Both Apple iOS and Google's Android were designed to offer strong security out of the box, in Apple's case by improving on Apple's OS X operating system, and for Android, building on Linux. "They each employ far more elaborate security models than are designed into their core implementations," according to a new report from Symantec. "The ostensible goals of their creators: to make the platforms inherently secure rather than to force users to rely upon third-party security software."
But according to the report, which assesses each platform's relative strengths and weaknesses, the end result is still "a mixed bag." For example, Apple iOS offers full protection against malware attacks, fully vets application provenance, offers good encryption and access-control capabilities, but is only moderately good at isolating applications, enforcing permission-based access control, and preventing resource abuse.
Meanwhile, Google Android offers little protection against malware or data integrity attacks, and doesn't have much in the way of application provenance checks or encryption. But unlike iOS, Android runs applications in full isolation, which restricts their ability to inappropriately interact with sensitive systems, as well as other applications.

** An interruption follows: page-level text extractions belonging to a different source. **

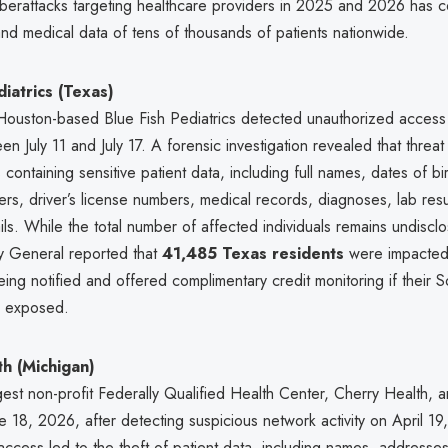
yberattacks targeting healthcare providers in 2025 and 2026 has
nd medical data of tens of thousands of patients nationwide.
diatrics (Texas)
 Houston-based Blue Fish Pediatrics detected unauthorized access t
n July 11 and July 17. A forensic investigation revealed that threat
 containing sensitive patient data, including full names, dates of bir
rs, driver’s license numbers, medical records, diagnoses, lab resu
ils. While the total number of affected individuals remains undiscl
y General reported that
41,485 Texas residents
were impacted
eing notified and offered complimentary credit monitoring if their S
 exposed.
h (Michigan)
gest non-profit Federally Qualified Health Center, Cherry Health,
 18, 2026, after detecting suspicious network activity on April 19
ccess led to the theft of patient data, including names, addresse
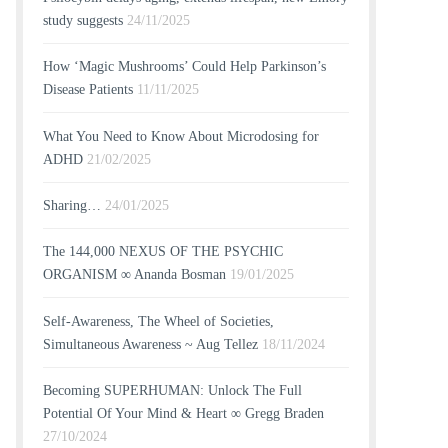
study suggests
24/11/2025
How ‘Magic Mushrooms’ Could Help Parkinson’s
Disease Patients
11/11/2025
What You Need to Know About Microdosing for
ADHD
21/02/2025
Sharing…
24/01/2025
The 144,000 NEXUS OF THE PSYCHIC
ORGANISM ∞ Ananda Bosman
19/01/2025
Self-Awareness, The Wheel of Societies,
Simultaneous Awareness ~ Aug Tellez
18/11/2024
Becoming SUPERHUMAN: Unlock The Full
Potential Of Your Mind & Heart ∞ Gregg Braden
27/10/2024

Both platforms, however, make security tradeoffs. "On the one hand, these platforms have been designed from the ground up to be more secure--they raise the bar by leveraging techniques such as application isolation, provenance, encryption, and permission-based access control," according to the report. "On the other hand, these devices were designed for consumers, and as such, they have traded off their security to ensure usability to varying degrees. These tradeoffs have contributed to the massive popularity of these platforms, but they also increase the risk of using these devices in the enterprise."

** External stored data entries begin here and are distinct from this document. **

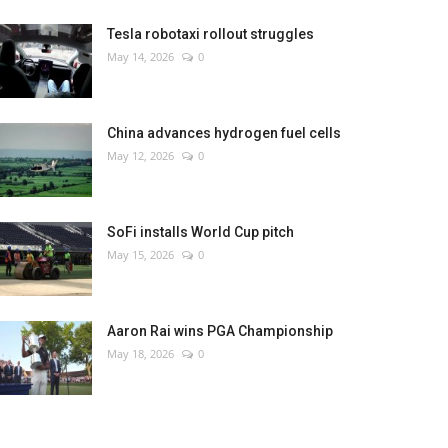
Tesla robotaxi rollout struggles
May 14, 2026
0
China advances hydrogen fuel cells
May 12, 2026
0
SoFi installs World Cup pitch
May 15, 2026
0
Aaron Rai wins PGA Championship
May 18, 2026
0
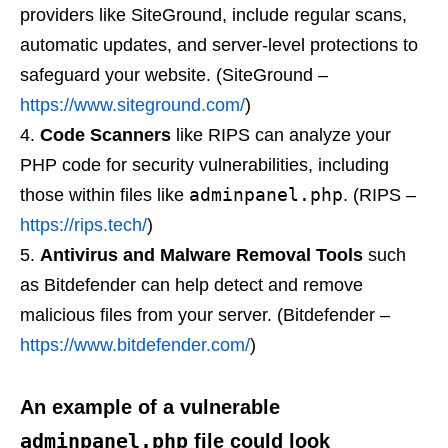
providers like SiteGround, include regular scans,
automatic updates, and server-level protections to
safeguard your website. (SiteGround –
https://www.siteground.com/
)
Code Scanners
like RIPS can analyze your
PHP code for security vulnerabilities, including
adminpanel.php
those within files like
. (RIPS –
https://rips.tech/
)
Antivirus and Malware Removal Tools
such
as Bitdefender can help detect and remove
malicious files from your server. (Bitdefender –
https://www.bitdefender.com/
)
An example of a vulnerable
adminpanel.php
file could look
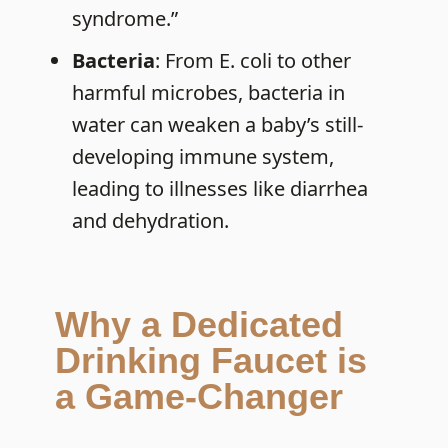
syndrome.”
Bacteria
: From E. coli to other
harmful microbes, bacteria in
water can weaken a baby’s still-
developing immune system,
leading to illnesses like diarrhea
and dehydration.
Why a Dedicated
Drinking Faucet is
a Game-Changer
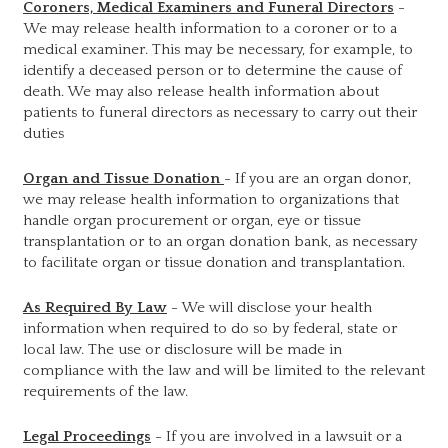
Coroners, Medical Examiners and Funeral Directors
-
We may release health information to a coroner or to a
medical examiner. This may be necessary, for example, to
identify a deceased person or to determine the cause of
death. We may also release health information about
patients to funeral directors as necessary to carry out their
duties
Organ and Tissue Donation
- If you are an organ donor,
we may release health information to organizations that
handle organ procurement or organ, eye or tissue
transplantation or to an organ donation bank, as necessary
to facilitate organ or tissue donation and transplantation.
As Required By Law
- We will disclose your health
information when required to do so by federal, state or
local law. The use or disclosure will be made in
compliance with the law and will be limited to the relevant
requirements of the law.
Legal Proceedings
- If you are involved in a lawsuit or a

In other words, when it comes to smartphone security, it's unclear if one platform could reasonably be declared the winner. Asked that question directly, report author Carey Nachenberg, a VP and fellow at Symantec, said, "I want to stay away from saying one is better than the other."
But he did say that beyond addressing the strengths and weaknesses of each one, as called out in the report, there's another way they could both make a large security improvement. "The one thing that most devices could probably use is the ability to segment enterprise data from consumer data, so devices could be used in an enterprise, and have a certain set of data locked down and inaccessible to any part of the device that's consumer-owned," said Nachenberg.
So, as an example, a smartphone's locally stored enterprise address book or calendar appointments could be saved in the enterprise section, featuring full encryption, remote wiping, and fronted by a mandatory password. Meanwhile, personal information could be saved to a section that allowed the user to set whichever level of security protection they wanted.
"RIM, with the BlackBerry Balance, has a system like this that they're trying to roll out," said Nachenberg. "The idea is that they segment enterprise and consumer-owned content." Notably, BlackBerry Balance silos enterprise data, preventing it from interacting with any personal data stored on the device.
Baking enterprise security capabilities into smartphones offers one strategy for addressing what appears to be widespread resistance to adding third-party security tools to smartphones. Notably, only 15% of smartphone users had added mobile antivirus tools to their smartphones, according to a SANS study conducted last year. IT managers display a similar aversion to add-on smartphone security, according to a McAfee-sponsored study released by Carnegie Mellon University's CyLab in May. That research found an "apparent unwillingness of the majority of administrators to pay for mobile security products or services."